そして、ここからは、お約束の展開の始まりです。


初めて合体瞬と出会ったその日から、恋の花咲くこともある。

そう。
ペルセウス特急便のおにーさんは、合体瞬に一目惚れしてしまったのです。
ペルセウス特急便のおにーさんの心の中は合体瞬の事で満杯状態、氷の国の氷河など、目にも耳にも入りませんでした。

「君は……」
「あ、ペルセウス特急便のおにーさん! ごめんなさい、荷物の用意はまだできてないの」
「いや、それは全然構わないんだが、君はいったい――」
「あ、僕、瞬です。(この姿では)初めまして」
「瞬。俺と一緒に石の国へ来てくれないか」
「え?」

お約束の展開に、くどい説明は不要です。
100畳大タペストリーに巻き込まれ、
(なななななな〜〜っっ !!?? )
――と慌てる氷の国の氷河の存在を無視して、ペルセウス特急便のおにーさんはさっさと話を進めていきます。

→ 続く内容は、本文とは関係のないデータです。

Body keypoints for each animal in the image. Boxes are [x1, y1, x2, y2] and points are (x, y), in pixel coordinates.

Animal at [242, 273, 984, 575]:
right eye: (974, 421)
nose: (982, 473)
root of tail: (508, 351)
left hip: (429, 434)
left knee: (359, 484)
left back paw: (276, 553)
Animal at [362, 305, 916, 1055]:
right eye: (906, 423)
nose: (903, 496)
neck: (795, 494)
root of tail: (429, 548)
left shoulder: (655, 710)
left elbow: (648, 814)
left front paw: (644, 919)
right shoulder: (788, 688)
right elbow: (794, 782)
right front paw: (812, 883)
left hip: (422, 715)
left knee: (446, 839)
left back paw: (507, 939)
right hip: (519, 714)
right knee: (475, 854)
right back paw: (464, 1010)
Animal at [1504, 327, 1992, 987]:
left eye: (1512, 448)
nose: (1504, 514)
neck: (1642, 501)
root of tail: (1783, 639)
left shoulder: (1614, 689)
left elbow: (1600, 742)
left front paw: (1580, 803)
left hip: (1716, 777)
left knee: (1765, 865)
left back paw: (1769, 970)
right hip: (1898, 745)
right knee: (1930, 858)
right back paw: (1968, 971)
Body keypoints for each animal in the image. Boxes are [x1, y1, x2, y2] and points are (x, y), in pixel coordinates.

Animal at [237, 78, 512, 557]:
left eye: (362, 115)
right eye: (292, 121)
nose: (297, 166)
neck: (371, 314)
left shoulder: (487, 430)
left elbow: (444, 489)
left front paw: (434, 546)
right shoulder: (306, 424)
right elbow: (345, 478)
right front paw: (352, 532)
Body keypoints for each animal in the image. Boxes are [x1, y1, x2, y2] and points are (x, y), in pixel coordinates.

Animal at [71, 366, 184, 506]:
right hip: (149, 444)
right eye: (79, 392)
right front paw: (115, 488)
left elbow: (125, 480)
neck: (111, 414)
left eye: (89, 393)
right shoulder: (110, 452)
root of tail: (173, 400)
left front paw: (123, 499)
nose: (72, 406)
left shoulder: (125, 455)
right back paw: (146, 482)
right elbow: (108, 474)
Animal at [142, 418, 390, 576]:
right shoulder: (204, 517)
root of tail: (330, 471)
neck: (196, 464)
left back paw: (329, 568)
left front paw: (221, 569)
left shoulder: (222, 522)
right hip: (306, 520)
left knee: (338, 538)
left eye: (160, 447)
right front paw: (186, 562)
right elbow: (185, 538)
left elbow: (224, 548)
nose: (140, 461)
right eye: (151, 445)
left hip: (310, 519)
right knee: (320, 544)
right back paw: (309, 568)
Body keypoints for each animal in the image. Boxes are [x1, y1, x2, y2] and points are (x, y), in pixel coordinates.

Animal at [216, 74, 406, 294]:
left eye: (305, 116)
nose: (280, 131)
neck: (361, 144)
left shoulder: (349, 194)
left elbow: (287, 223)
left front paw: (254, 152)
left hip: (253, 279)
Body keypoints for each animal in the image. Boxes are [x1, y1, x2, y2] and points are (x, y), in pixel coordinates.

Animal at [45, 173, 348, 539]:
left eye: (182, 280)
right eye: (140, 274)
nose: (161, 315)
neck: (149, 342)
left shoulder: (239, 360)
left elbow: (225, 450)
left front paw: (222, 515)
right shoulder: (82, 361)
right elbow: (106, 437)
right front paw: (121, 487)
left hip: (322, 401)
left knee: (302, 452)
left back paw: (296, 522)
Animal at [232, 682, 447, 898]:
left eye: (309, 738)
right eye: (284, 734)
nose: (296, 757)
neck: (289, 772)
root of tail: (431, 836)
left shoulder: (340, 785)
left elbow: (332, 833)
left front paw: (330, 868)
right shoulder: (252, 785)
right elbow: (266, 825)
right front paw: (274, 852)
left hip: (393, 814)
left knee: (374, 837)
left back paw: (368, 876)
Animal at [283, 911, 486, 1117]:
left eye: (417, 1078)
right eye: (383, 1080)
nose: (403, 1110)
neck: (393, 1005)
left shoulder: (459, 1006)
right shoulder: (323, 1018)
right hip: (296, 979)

「ペルセウス特急便の配達員とは、世を忍ぶ仮の姿。俺は、石の国の勇者ペルセウス座のアルゴル!」
言うなり、ペルセウス特急便のおにーさんは特急便の制服を脱ぎ捨てて、凛々しい勇者スタイルに早変わり。

合体瞬も氷の国の氷河も、この展開にびっくりして、ただただ目をみはるばかりです。

「なぜ配達員の仕事をしていたかというと、この仕事は、色々な所に行って色んな人間に会う機会が多い仕事だからだ。そして、その目的は『理想の配偶者探し』だったのだ。瞬、君は、まさに俺の理想の人だ。俺と一緒に石の国へ来てくれ!」

「で……でも、僕には氷河が……」
「あいつにはもう、可愛らしい坊やちゃんたちがいるじゃないか。それだけでも贅沢すぎるほどの贅沢というものだ。あんなゴミはほっといて、さあ、行こう!」

言うが早いか、アルゴルは合体瞬の手を取り足を取り抱き上げて、特急便のトラックに連れ込み、あっという間に車を発進させてしまいました。
さすがは石の国の勇者です。
その隙のない身のこなしは、実に鮮やか、かつ迅速でした。

いつもは機転がきいて動作も機敏な小人たちも、合体している時の運動速度は普通の人間並み。恋に落ちた勇者の素早さに勝てるはずがなかったのです。


しかも、肝心の氷の国の氷河はというと――。

「あわあわあわわわわ〜 !!??!!?? 」

100畳大タペストリーに巻かれて身動きがとれないまま。
氷の国の氷河は、まるで芋虫みたいに不様な格好で、ペルセウス特急便のトラックが走り去るのをただ見送ることしかできなかったのでした。